### [GIVEN TEXT]
^^^^^^^^

Hudson Valley Writers Guild Newsletter, March 2014

IN THIS ISSUE

Guild Announcements:

  • “Take Back The Night Poetry Contest” deadline extended to March 10
  • Hudson Valley Writers Guild 2013 Year-End Membership Report
  • Hudson Valley Writers Guild 2013 Membership Honor Roll
  • Hudson Valley Writers Guild New Membership Form

Member Announcements:

  • Paul Castellani’s new novel available, upcoming readings May 3 & 28
  • Hollis Seamon’s novel included on list of 2014 Best Fiction for Young Adults

Area Announcements:

  • Bookmarks reading March 3: “The Times They Were A’ Changing: Memories from the Sixties Generation”
  • Cara Benson & Coli Collen to feature at Caffè Lena March 5
  • Upcoming deadline for Bookmarks reading series: March 5
  • Announcements from Misfit Magazine
  • Upcoming dates for area’s only open mic featuring poetry and prose
  • Writers in the Mountains hosts new self-publishing class March 9
  • Registration opens March 17 for Smith’s Tavern 5th Annual Poet Laureate Contest
  • Bookmarks Reading: “Eat the Past,” March 19
  • Poet Catherine Norr to read at the Social Justice Center March 20
  • Exploration of expressive arts
  • New York State Writers Institute announces Spring 2014 schedule of visiting writers & film series
  • Upcoming workshops from Janine De Tillio Cammarata

GUILD ANNOUNCEMENTS

Take Back The Night Poetry Contest deadline extended to March 10
“Take Back The Night” is an annual event held in Albany during Sexual Assault Awareness Month and coincides with Crime Victims’ Rights Week. The 2014 Take Back The Night Rally and March Against Sexual Violence will be held on Thursday, April 10, at the Albany Law School, located at 80 New Scotland Avenue. To recognize Sexual Assault Awareness Month and to celebrate National Poetry Month, The Hudson Valley Writers Guild, in conjunction with the Albany County Crime Victim and Sexual Violence Center and Albany Law School, is sponsoring a poetry contest. The winner will recite their poem at “Take Back The Night” and be published in the event program.

Submission guidelines —

  • Theme: Strength, resilience and freedom from violence.
  • Maximum length: 30 lines.
  • Deadline for submissions: EXTENDED through March 10, 2014.
  • Poems may be submitted electronically to greenfaith2@gmail.com.

The winner will be notified on or before March 20, 2014.

Hudson Valley Writers Guild 2013 Year-End Membership Report
At the end of 2013, the Hudson Valley Writers Guild had 143 “active” members, i.e., people who’ve paid membership dues in the past couple years. Of them, 85 (60%) paid 2013 dues and 58 (40%) did not. The 85 dues payers contributed $2,605. There were 13 new members and six people who made voluntary contributions (without being asked). The bulk of the renewals (66) came from people who responded to membership solicitations. They were split roughly evenly between people whose membership expired in 2013 (32) and people whose membership had expired in a previous year (34).

^^^^^^^^

### [INFORMATION GIVEN]

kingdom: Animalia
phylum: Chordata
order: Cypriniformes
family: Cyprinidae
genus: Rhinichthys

^^^^^^^^

### [TASKS TO CARRY OUT]
[1] Reproduce the passage of the Guild newsletter starting at "Submission guidelines —" and ending at "March 10, 2014.".
[2] Write what follows the final sentence of the Guild newsletter, carrying it on from that point.

### [SET OF ANSWERS]
[1]
Submission guidelines —

  • Theme: Strength, resilience and freedom from violence.
  • Maximum length: 30 lines.
  • Deadline for submissions: EXTENDED through March 10, 2014.

[2]
The Guild’s membership solicitation efforts were carried out through 251 mailings composed of 166 renewal requests, 72 thank you letters and 13 new member welcome letters. Additionally, 56 year-end email reminders were sent to the non-paying members.

The direct cost of the 2013 membership effort was $262, which when compared to the $2,605 income, means that the administrative expense for membership was 10%.

Hudson Valley Writers Guild 2013 Membership Honor Roll
The Guild had an honor roll in 2013 of six members who made extra financial contributions in addition to their membership dues. The following people are called out for recognition of their extraordinary efforts:

  • Lin Bell (a new member)
  • Therese Broderick
  • Phyllis Hillinger
  • Gary Phillips
  • Robyn Ringler
  • David Wolcott

Hudson Valley Writers Guild New Membership Form
Yes, it’s true folks! After many years, the Guild has a new membership form, re-designed by Dan Wilcox and David Wolcott. Among other changes, you’ll see the form is more promotional to catch the eye of people at meetings where it might be handed out or laid on a table, hopefully to draw attention to the Guild as an organization people might want to join.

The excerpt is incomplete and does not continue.